Explain the hydrogen spectrum using Bohr's model.

The line spectrum observed in the case of a hydrogen atom can be explained quantitatively using Bohr's model.
Emitted Energy in the Spectrum $(\Delta E)$ : According to Bohr's postulate,radiation is emitted or absorbed when an electron moves between orbits.

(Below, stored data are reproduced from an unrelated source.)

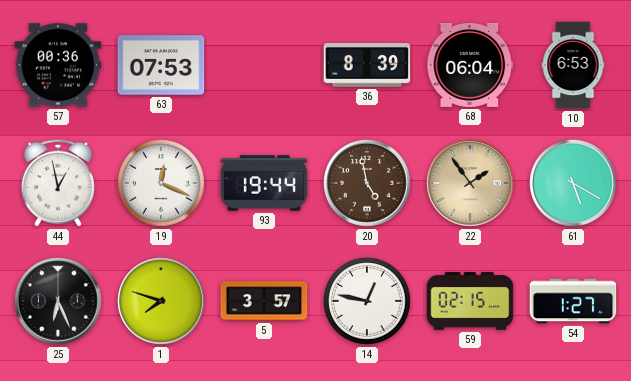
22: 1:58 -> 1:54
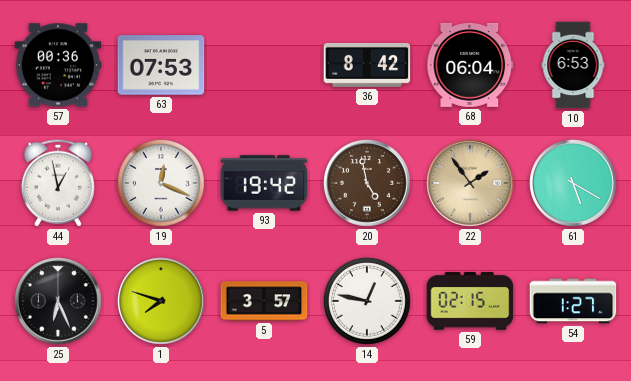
36: 8:39 -> 8:42
93: 19:44 -> 19:42
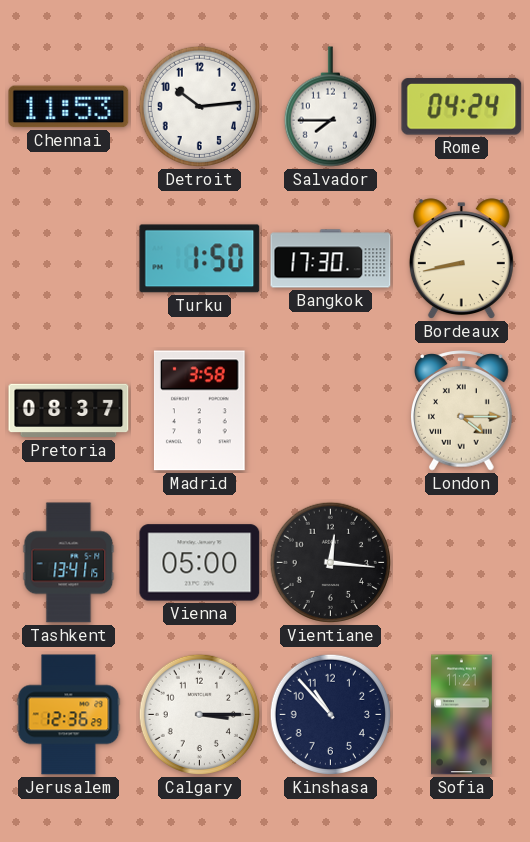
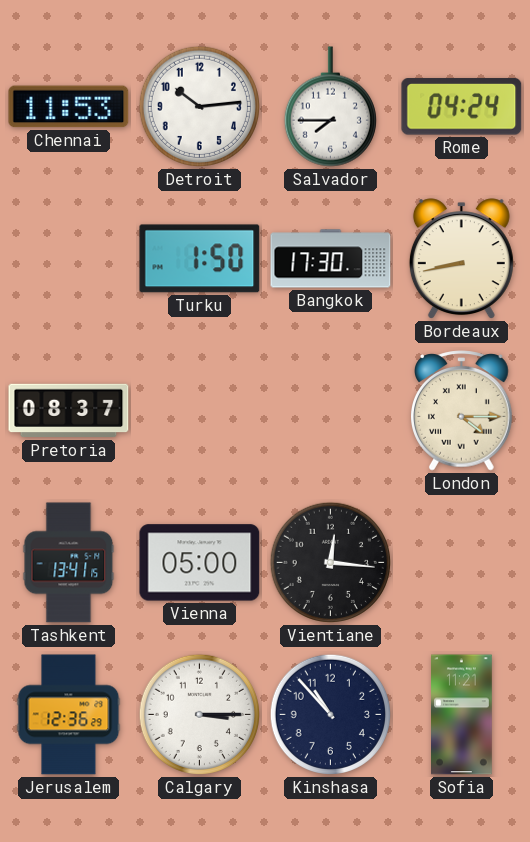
Madrid: 3:58 -> none
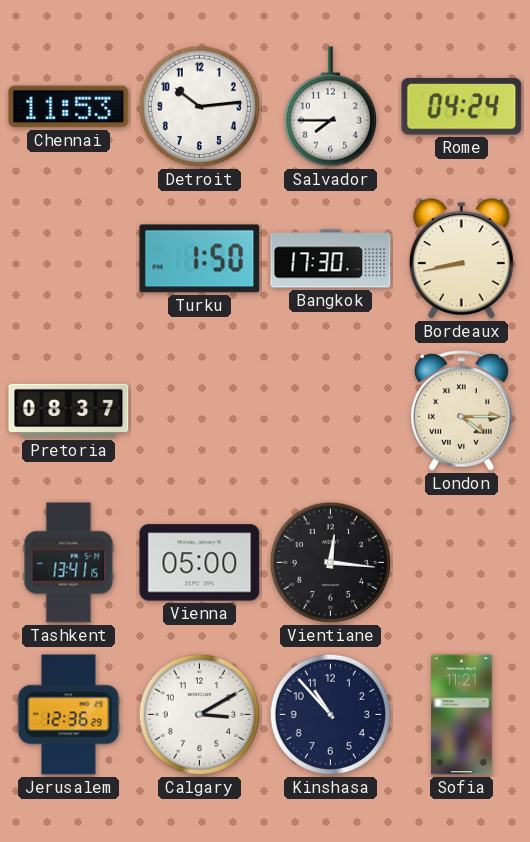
Calgary: 3:15 -> 3:10
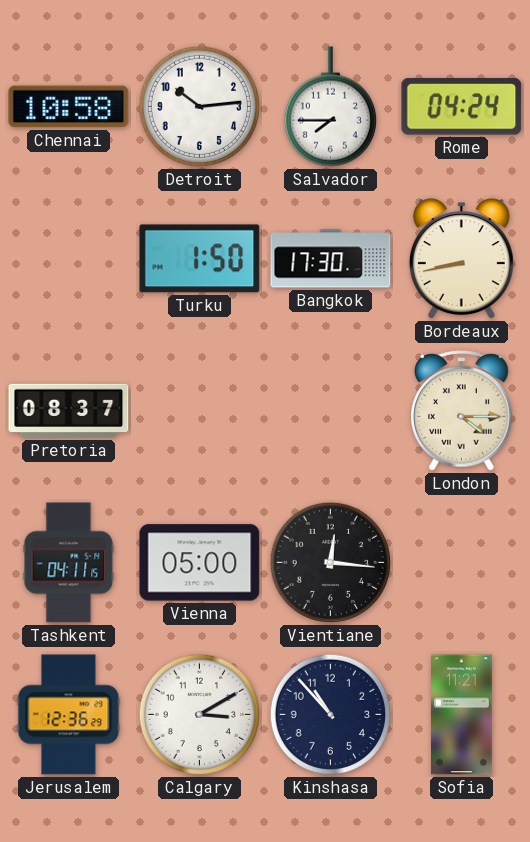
Chennai: 11:53 -> 10:58
Tashkent: 13:41 -> 04:11
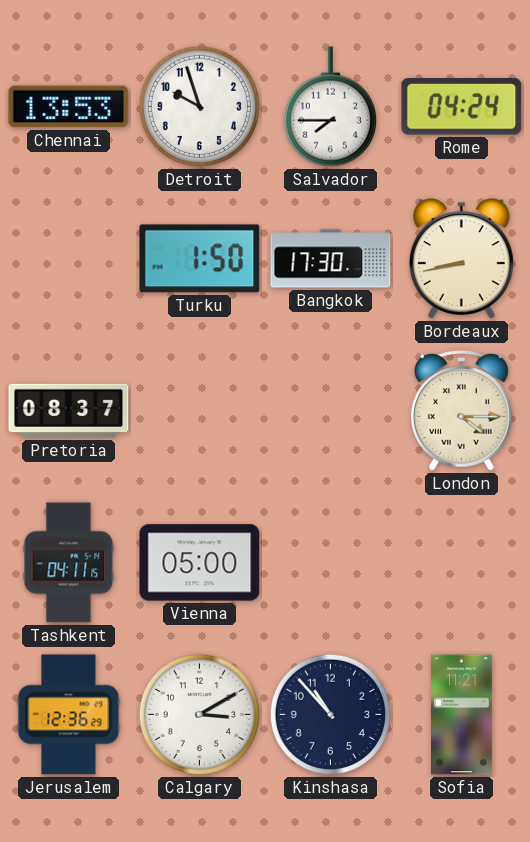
Chennai: 10:58 -> 13:53
Detroit: 10:14 -> 9:57
Vientiane: 12:16 -> none
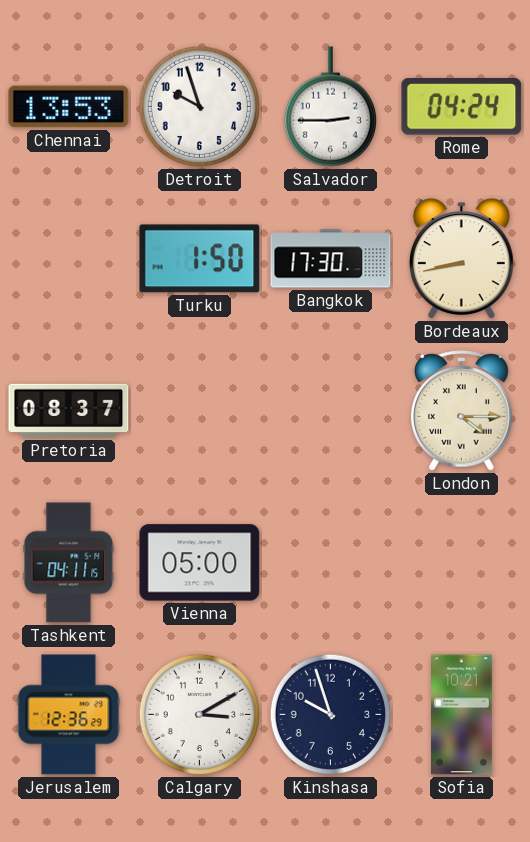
Salvador: 7:45 -> 2:45
Kinshasa: 10:53 -> 9:57
Sofia: 11:21 -> 10:21
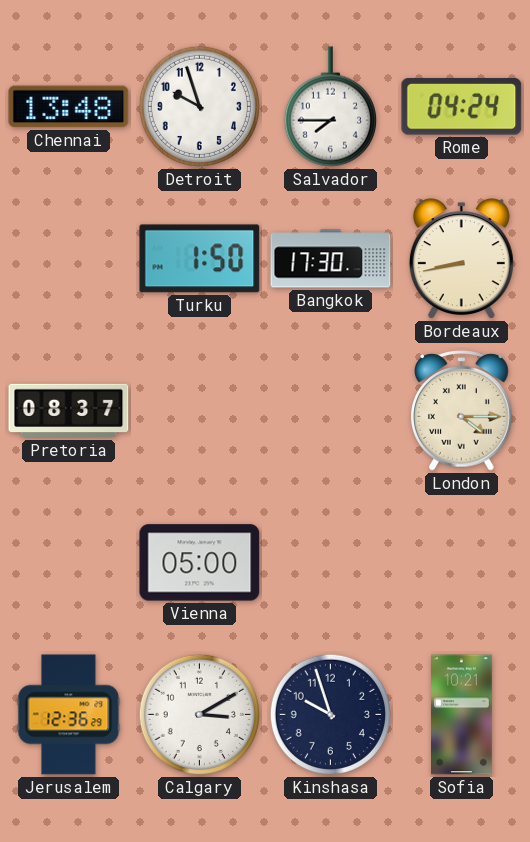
Chennai: 13:53 -> 13:48
Salvador: 2:45 -> 7:45
Tashkent: 04:11 -> none
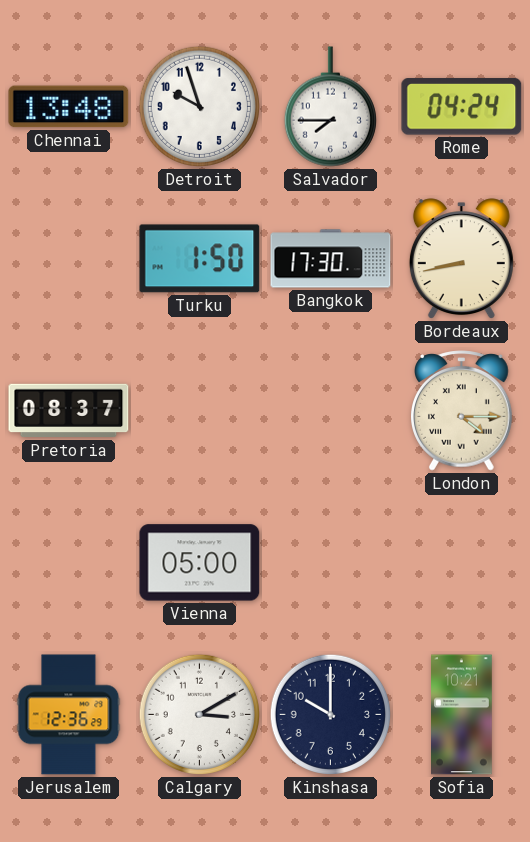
Kinshasa: 9:57 -> 10:00
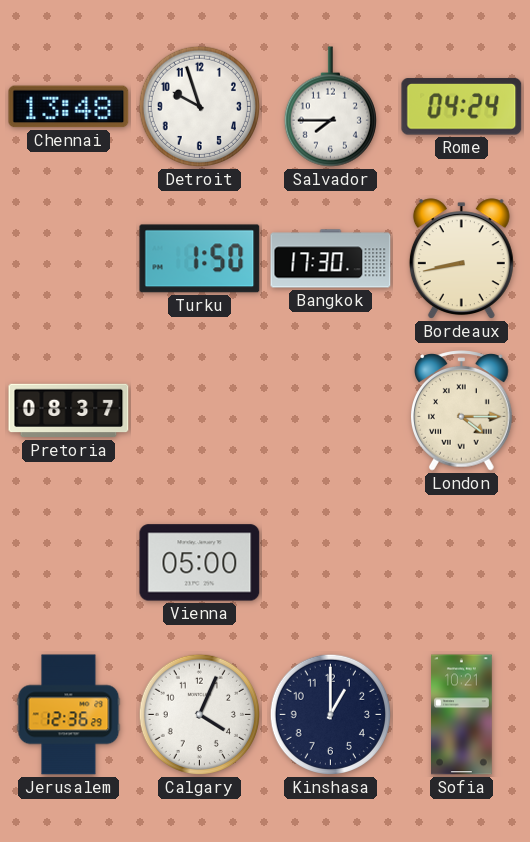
Calgary: 3:10 -> 4:04
Kinshasa: 10:00 -> 1:00
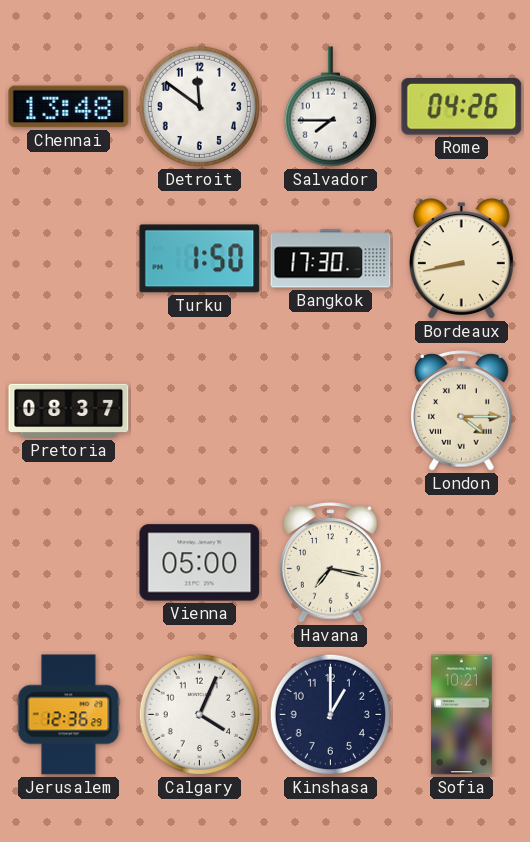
Detroit: 9:57 -> 11:51
Rome: 04:24 -> 04:26
Havana: none -> 7:17
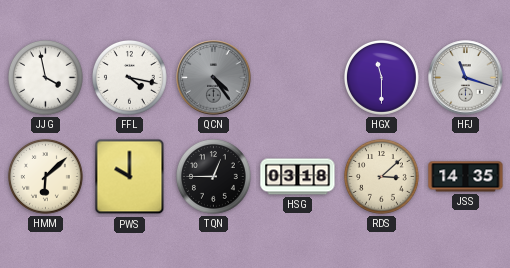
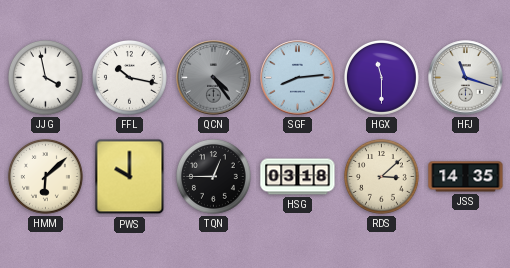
FFL: 4:17 -> 10:17
SGF: none -> 8:14
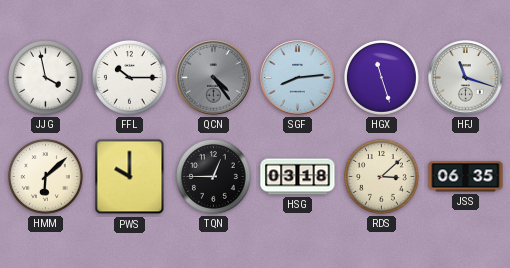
FFL: 10:17 -> 10:15
HGX: 11:30 -> 11:27
JSS: 14:35 -> 06:35
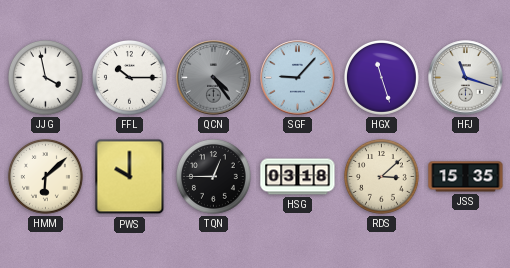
SGF: 8:14 -> 9:07
JSS: 06:35 -> 15:35
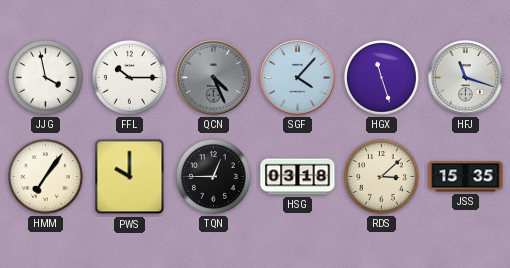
QCN: 4:24 -> 4:26
SGF: 9:07 -> 4:07
HMM: 6:08 -> 7:06
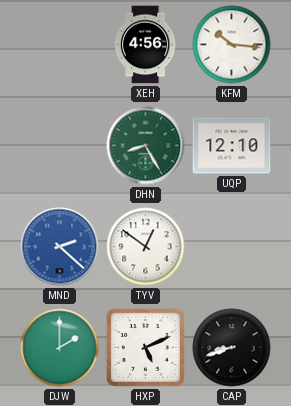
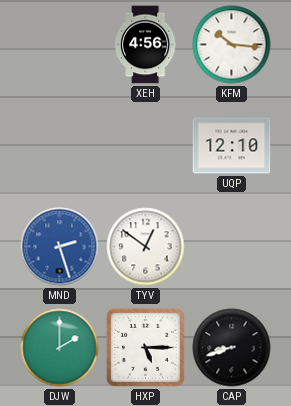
DHN: 8:25 -> none
MND: 2:22 -> 2:27
HXP: 5:11 -> 5:15
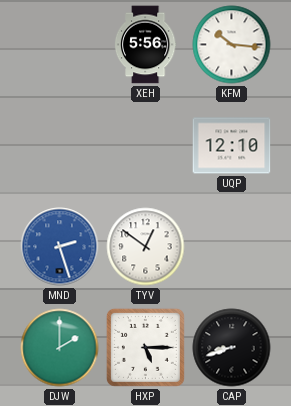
XEH: 4:56 -> 5:56
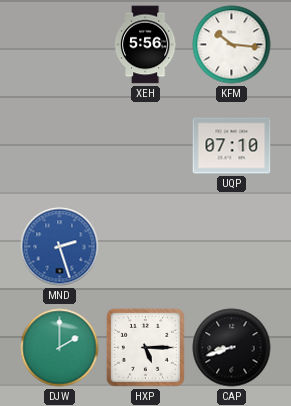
UQP: 12:10 -> 07:10
TYV: 12:51 -> none
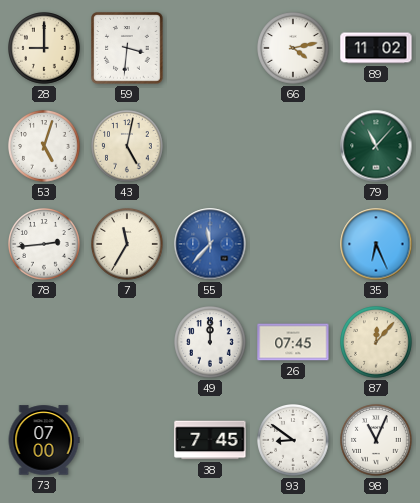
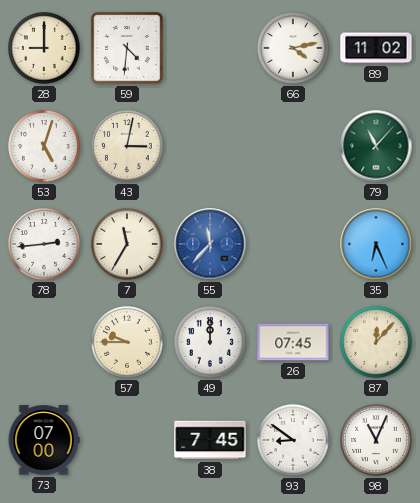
59: 3:31 -> 4:31
43: 5:02 -> 3:02
57: none -> 9:45
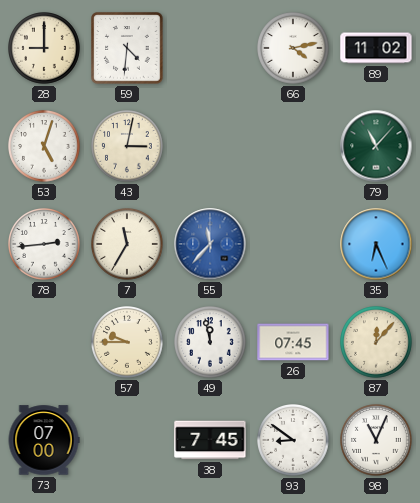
49: 12:00 -> 11:58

The energy gap between the two orbits is given by the equation:
$\Delta E = E_{f} - E_{i}$
Since $E_{n} = -R_{H} \left( \frac{1}{n^{2}} \right)$,where $n = 1, 2, 3, \dots$
Substituting the values of $E_{n}$:
$\Delta E = -\left( \frac{R_{H}}{n_{f}^{2}} \right) - \left( -\frac{R_{H}}{n_{i}^{2}} \right)$
$\therefore \Delta E = R_{H} \left( \frac{1}{n_{i}^{2}} - \frac{1}{n_{f}^{2}} \right)$
$\therefore \Delta E = 2.18 \times 10^{-18} \ J \left( \frac{1}{n_{i}^{2}} - \frac{1}{n_{f}^{2}} \right)$
Frequency of the line spectrum $(\nu)$ :
Since $\Delta E = h\nu$,we have $\nu = \frac{\Delta E}{h}$.
Substituting the values:
$\nu = \frac{2.18 \times 10^{-18} \ J}{6.626 \times 10^{-34} \ J \cdot s} \left( \frac{1}{n_{i}^{2}} - \frac{1}{n_{f}^{2}} \right)$
$\therefore \nu = 3.29 \times 10^{15} \left( \frac{1}{n_{i}^{2}} - \frac{1}{n_{f}^{2}} \right) \ Hz$
Using this equation,the frequency of the emitted spectral line can be calculated.